SILVERCODERS DocToText is a powerful utility that can convert documents to plain text. It includes a console application and C/C++ library, which allows embedding text extraction mechanisms into other applications.
It supports MS Office binary formats: MS Word (DOC), MS Excel (XLS, XLSB), MS PowerPoint (PPT), Rich Text Format (RTF), OpenDocument (also known as ODF and ISO/IEC 26300, full name: OASIS Open Document Format for Office Applications): text documents (ODT), spreadsheets (ODS), presentations (ODP), Office Open XML (ISO/IEC 29500, also called OOXML, OpenXML or MSOOXML) documents: MS Word (DOCX), MS Excel (XLSX), MS PowerPoint (PPTX), iWork, ODFXML (FODP, FODS, FODT), PDF, EML (emails) and HTML.
DocToText can be also used for searching, indexing archiving, as a fast console viewer or to recover text from corrupted documents. It can also extract text from annotations (comments) and read metadata like author, last modification date or number of pages.
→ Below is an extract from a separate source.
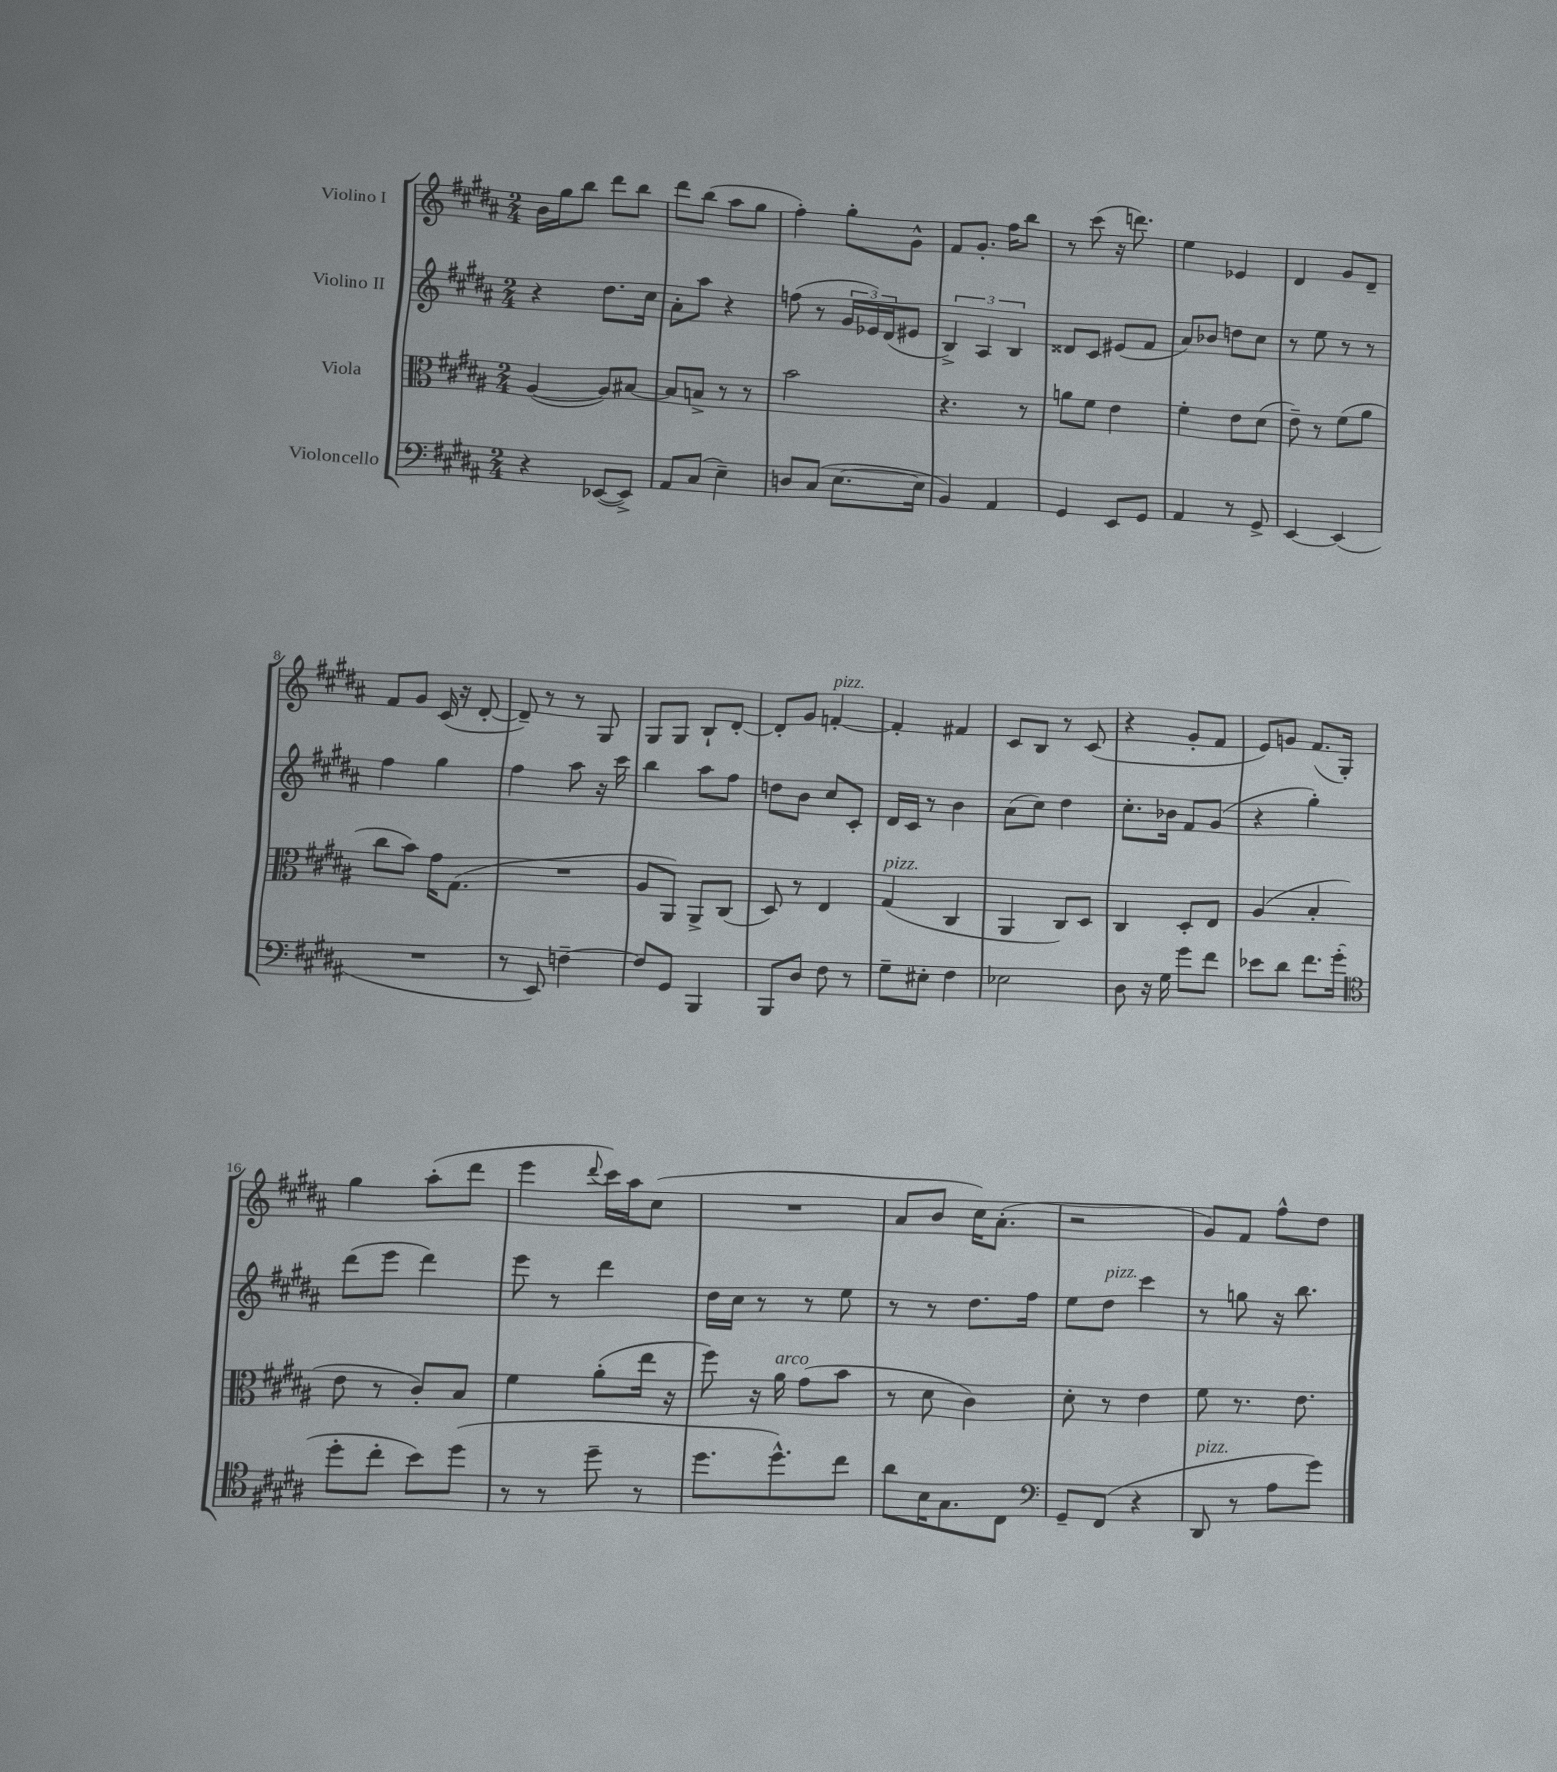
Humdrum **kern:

As a note of full disclosure, I sponsored some of the recent development of this application, especially regarding corrupt MS Office 2007 extracting capabilities. That being said, this is a fantastic command line text/data extractor from MS Office files. I do have experience with it extracting text from corrupt docx and pptx files where Word and PowerPoint 2007 themselves fail. Additionally I have experience with it extracting data from corrupt xlsx files. It may not be as effective in recovering text from corrupt doc Word 97-2003 files, Open Office or RTF ones, I only have limited experiences with these. They have yet to include features allowing recovering of data from Excel 97-2003 or text from PowerPoint 97 - 2003 corrupt or not. This software is a very effective command line extractor of text from doc, docx, pptx, odt, ods, odp and rtf non-corrupt files as well as data from xlsx files. Data from xlsx files are returned in tab format text files as opposed to the perhaps more common csv format. This app is very well suited as an easy building block or back end for powerful corrupt Office 2007 extracting GUI or web service and MS Office, Open Office and RTF non-corrupt converters. Again it is possible the program will work corrupt doc, odt, ods, odp and rtf files but I have limited experience with these.